Within OneFS, SSD node pools in F series all-flash nodes always use 8KB inodes. For hybrid and archive platforms, the HDD node pools are either 512 bytes or 8KB in size, and this is determined by the physical and logical block size of the hard drives or SSDs in a node pool.

There are three different styles of drive formatting used in OneFS nodes, depending on the manufacturer’s specifications:

Drive Formatting	Characteristics
Native 4Kn (native)	A native 4Kn drive has both a physical and logical block size of 4096B.
512n (native)	A drive that has both physical and logical size of 512 is a native 512B drive.
512e (emulated)	A 512e (512 byte-emulated) drive has a physical block size of 4096, but a logical block size of 512B.

If the drives in a cluster’s nodepool are native 4Kn formatted, by default the inodes on this nodepool will be 8KB in size. Alternatively, if the drives are 512e formatted, then inodes by default will be 512B in size. However, they can also be reconfigured to 8KB in size if the ‘force-8k-inodes’ setting is set to true.

A OneFS inode is composed of several sections. These include:

A static area, which is typically 134 bytes in size and contains fixed-width, commonly used attributes like POSIX mode bits, owner, and file size.
Next, the regular inode contains a metatree cache, which is used to translate a file operation directly into the appropriate protection group. However, for inline inodes, the metatree is no longer required, so data is stored directly in this area instead.
Following this is a preallocated dynamic inode area where the primary attributes, such as OneFS ACLs, protection policies, embedded B+ Tree roots, timestamps, and so on, are cached.
And lastly a sector where the IDI checksum code is stored.

When a file write coming from the writeback cache, or coalescer, is determined to be a candidate for data inlining, it goes through a fast write path in BSW (BAM safe write - the standard OneFS write path). Compression will be applied, if appropriate, before the inline data is written to storage.

The read path for inlined files is similar to that for regular files. However, if the file data is not already available in the caching layers, it is read directly from the inode, rather than from separate disk blocks as with regular files.

Protection for inlined data operates the same way as for other inodes and involves mirroring. OneFS uses mirroring as protection for all metadata because it is simple and does not require the additional processing overhead of erasure coding. The number of inode mirrors is determined by the nodepool’s achieved protection policy, according to the following table:

OneFS Protection Level	Number of Inode Mirrors
+1n	2 inodes per file
+2d:1n	3 inodes per file
+2n	3 inodes per file
+3d:1n	4 inodes per file
+3d:1n1d	4 inodes per file
+3n	4 inodes per file
+4d:1n	5 inodes per file
+4d:2n	5 inodes per file
+4n	5 inodes per file

Unlike file inodes above, directory inodes, which comprise the OneFS single namespace, are mirrored at one level higher than the achieved protection policy. The root of the LIN Tree is the most critical metadata type and is always mirrored at 8x.

▸ ACTIVITIES:
**A.** Rewrite the OneFS inode text starting with "Unlike file inodes" and going on through "mirrored at 8x.", putting "important" in place of "critical".
**B.** Carry on the OneFS inode text from the point where it stops.
The data after this point plays no part in this work.

▸ DATA BELOW:

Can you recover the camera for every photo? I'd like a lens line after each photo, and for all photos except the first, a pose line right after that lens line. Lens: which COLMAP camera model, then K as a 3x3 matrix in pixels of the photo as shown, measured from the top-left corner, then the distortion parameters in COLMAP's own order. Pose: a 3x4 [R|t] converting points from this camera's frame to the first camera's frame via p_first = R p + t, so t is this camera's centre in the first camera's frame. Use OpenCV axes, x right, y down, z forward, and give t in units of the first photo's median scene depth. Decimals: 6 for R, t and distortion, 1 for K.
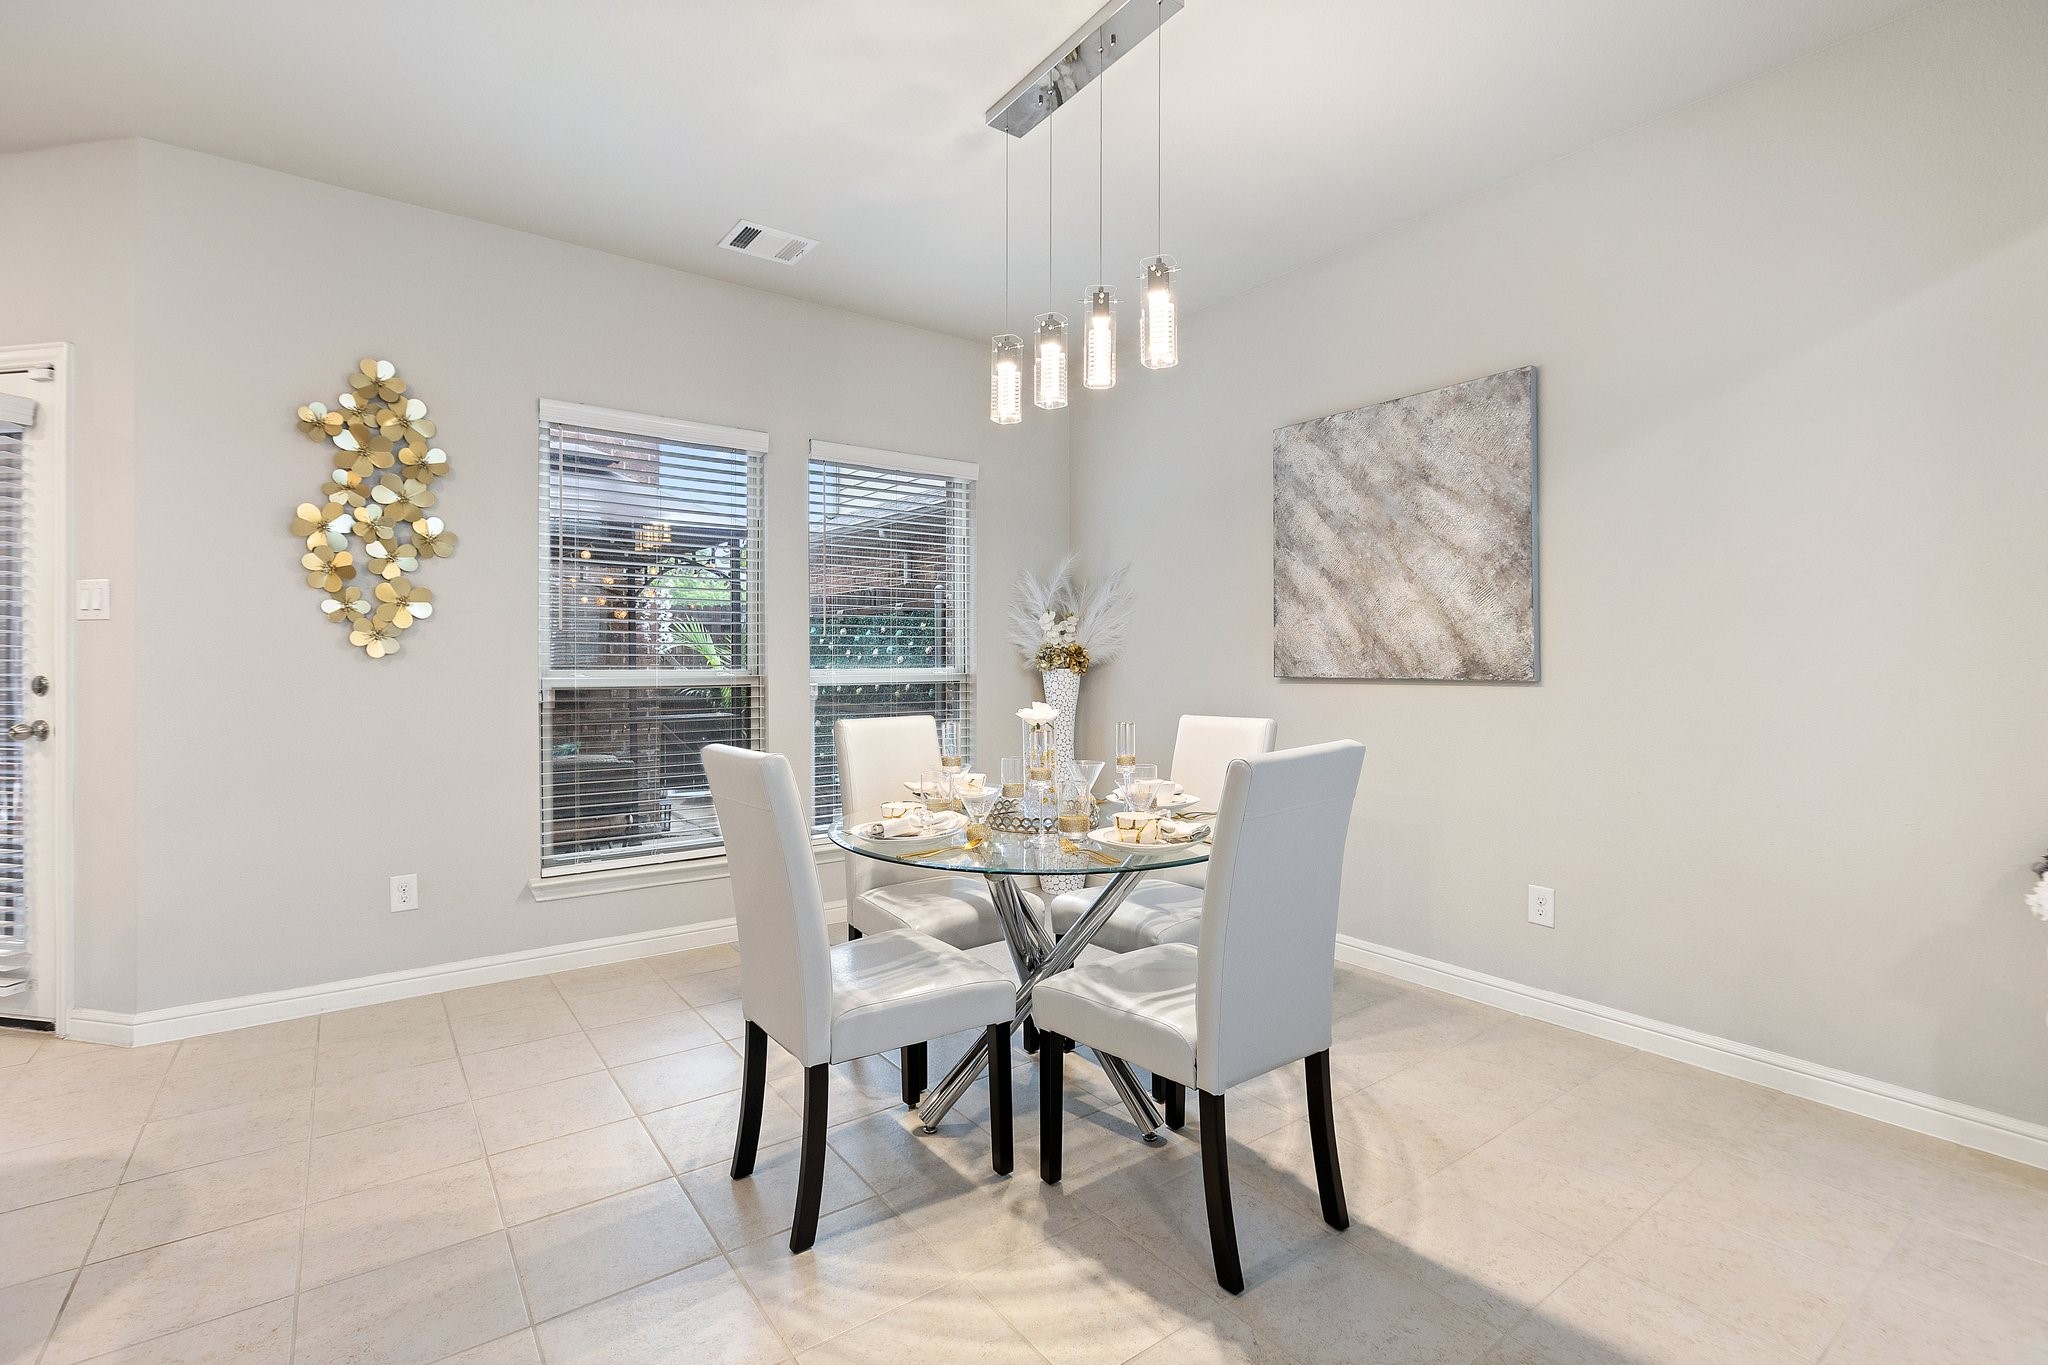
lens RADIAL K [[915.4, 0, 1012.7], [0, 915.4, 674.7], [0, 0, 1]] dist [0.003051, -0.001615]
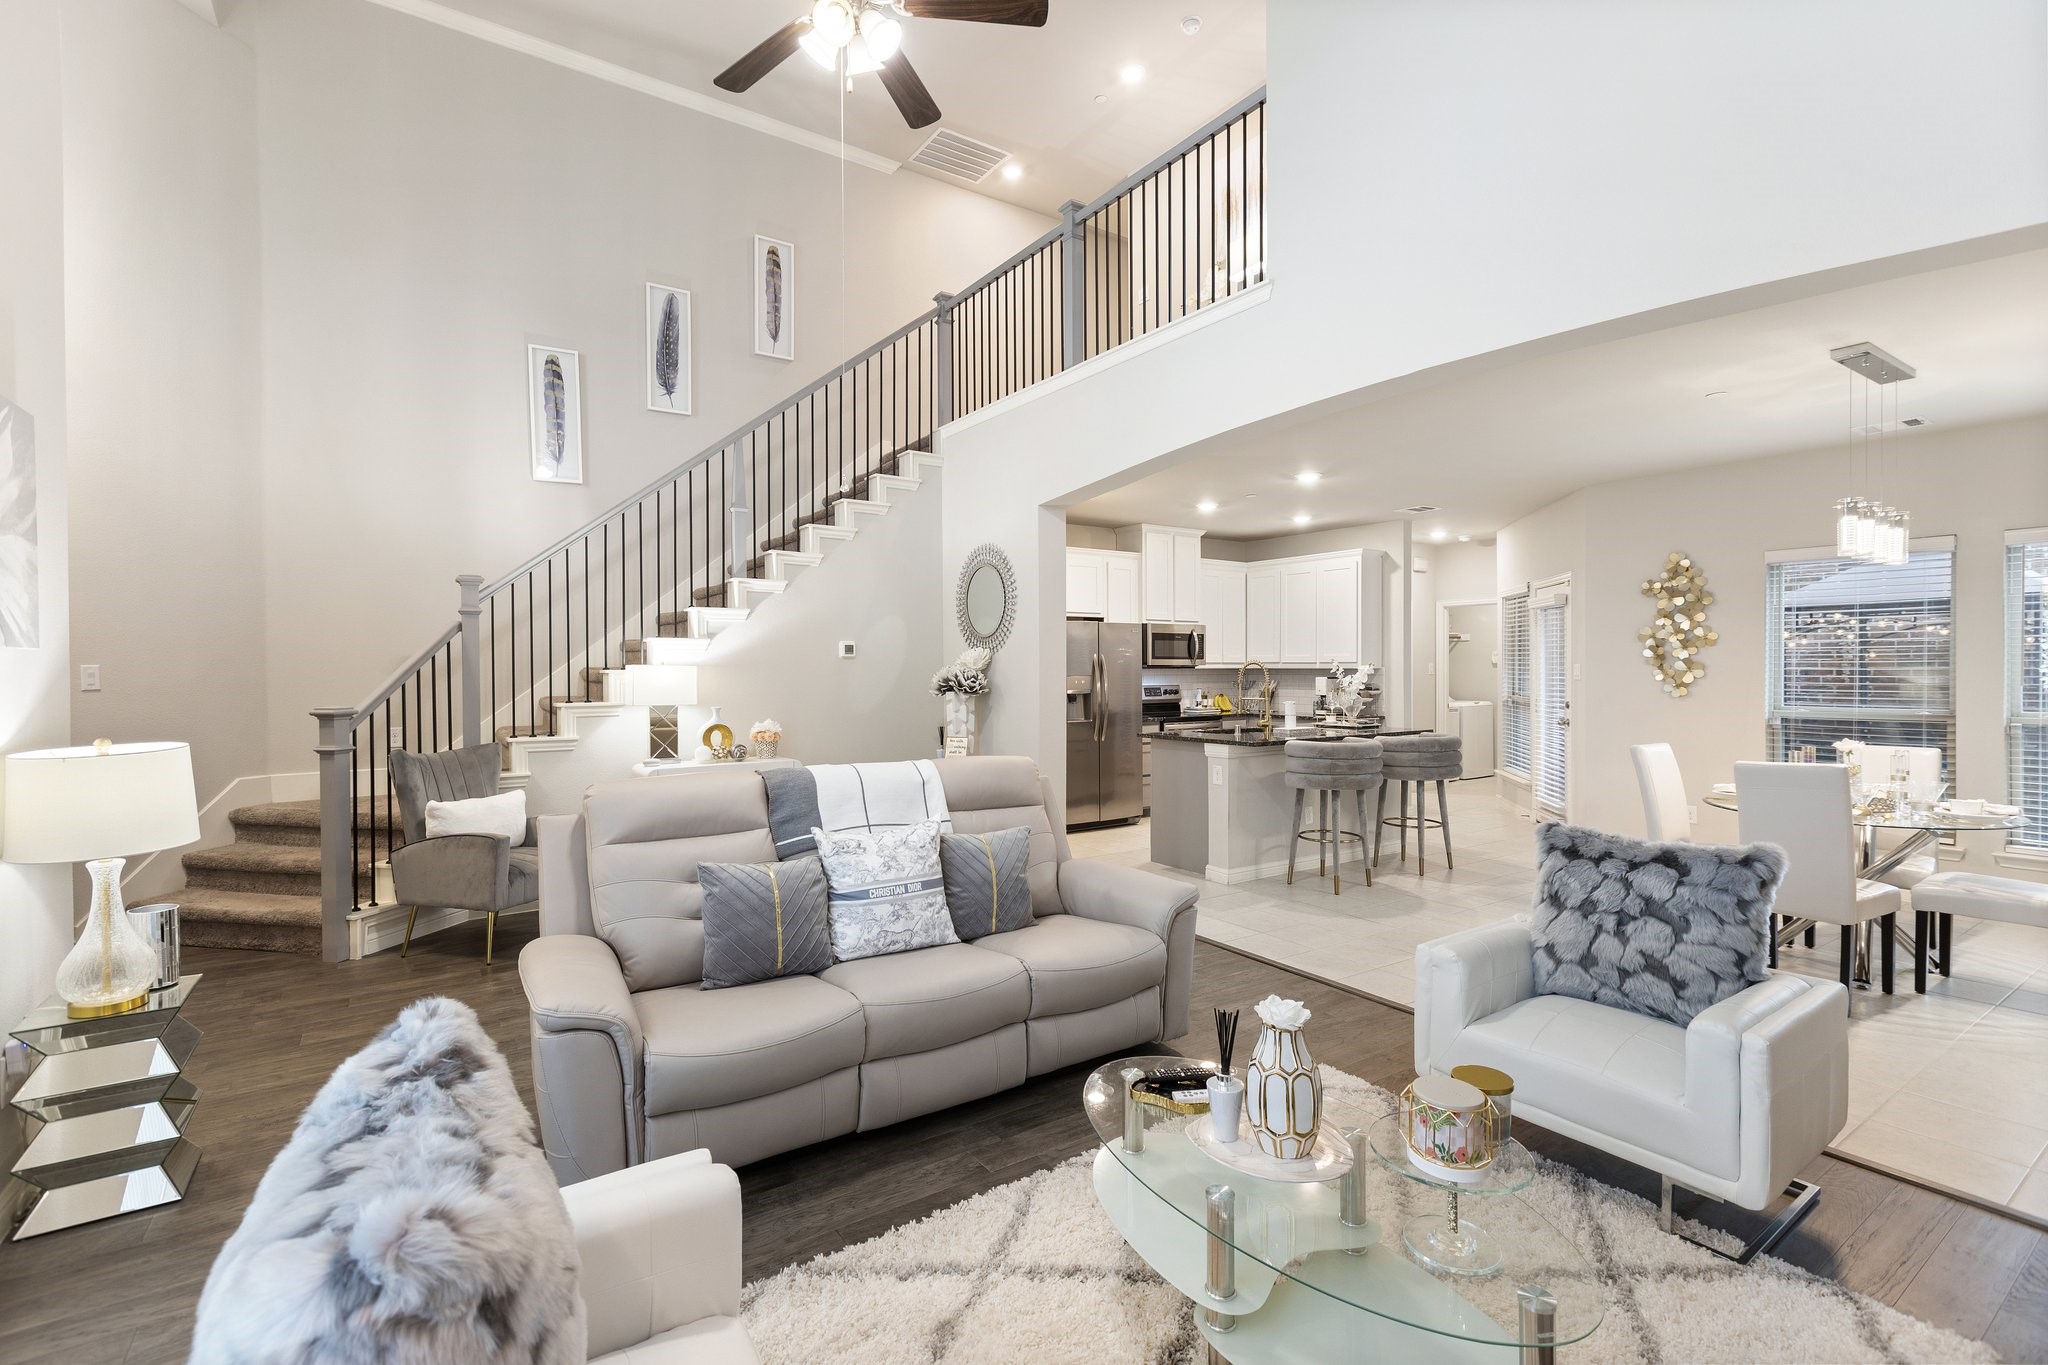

▸ TASK-BY-TASK RESULTS:
**A.**
Unlike file inodes above, directory inodes, which comprise the OneFS single namespace, are mirrored at one level higher than the achieved protection policy. The root of the LIN Tree is the most important metadata type and is always mirrored at 8x.

**B.**
Data inlining is automatically enabled by default on all 8KB formatted nodepools for clusters running OneFS 9.3, and does not require any additional software, hardware, or product licenses in order to operate. Its operation is fully transparent and, as such, there are no OneFS CLI or WebUI controls to configure or manage inlining.

In order to upgrade to OneFS 9.3 and benefit from data inlining, the cluster must be running a minimum OneFS 8.2.1 or later. A full upgrade commit to OneFS 9.3 is required before inlining becomes operational.

Be aware that data inlining in OneFS 9.3 does have some notable caveats. Specifically, data inlining will not be performed in the following instances:

When upgrading to OneFS 9.3 from an earlier release which does not support inlining
During restriping operations, such as SmartPools tiering, when data is moved from a 512 byte diskpool to an 8KB diskpool
Writing CloudPools SmartLink stub files
On file truncation down to non-zero size
Sparse files (for example, NDMP sparse punch files) where allocated blocks are replaced with sparse blocks at various file offsets
For files within a writable snapshot

Similarly, in OneFS 9.3 the following operations may cause inlined data inlining to be undone, or spilled:

Restriping from an 8KB diskpool to a 512 byte diskpool
Forcefully allocating blocks on a file (for example, using the POSIX ‘madvise’ system call)
Sparse punching a file
Enabling CloudPools BCM (BAM cache manager) on a file

These caveats will be addressed in a future release.

Author: Nick Trimbee

PowerScale OneFS protection levels

Unstructured Data Quick Tips - OneFS Protection Overhead

Nick Trimbee

Wed, 08 Sep 2021 20:40:29 -0000

Read Time: 0 minutes

There have been several questions from the field recently about how to calculate the OneFS storage protection overhead for different cluster sizes and protection levels. But first, a quick overview of the fundamentals…

OneFS supports several protection schemes. These include the ubiquitous +2d:1n, which protects against two drive failures or one node failure. The best practice is to use the recommended protection level for a particular cluster configuration. This recommended level of protection is clearly marked as ‘suggested’ in the OneFS WebUI storage pools configuration pages and is typically configured by default. For all current Gen6 hardware configurations, the recommended protection level is “+2d:1n”.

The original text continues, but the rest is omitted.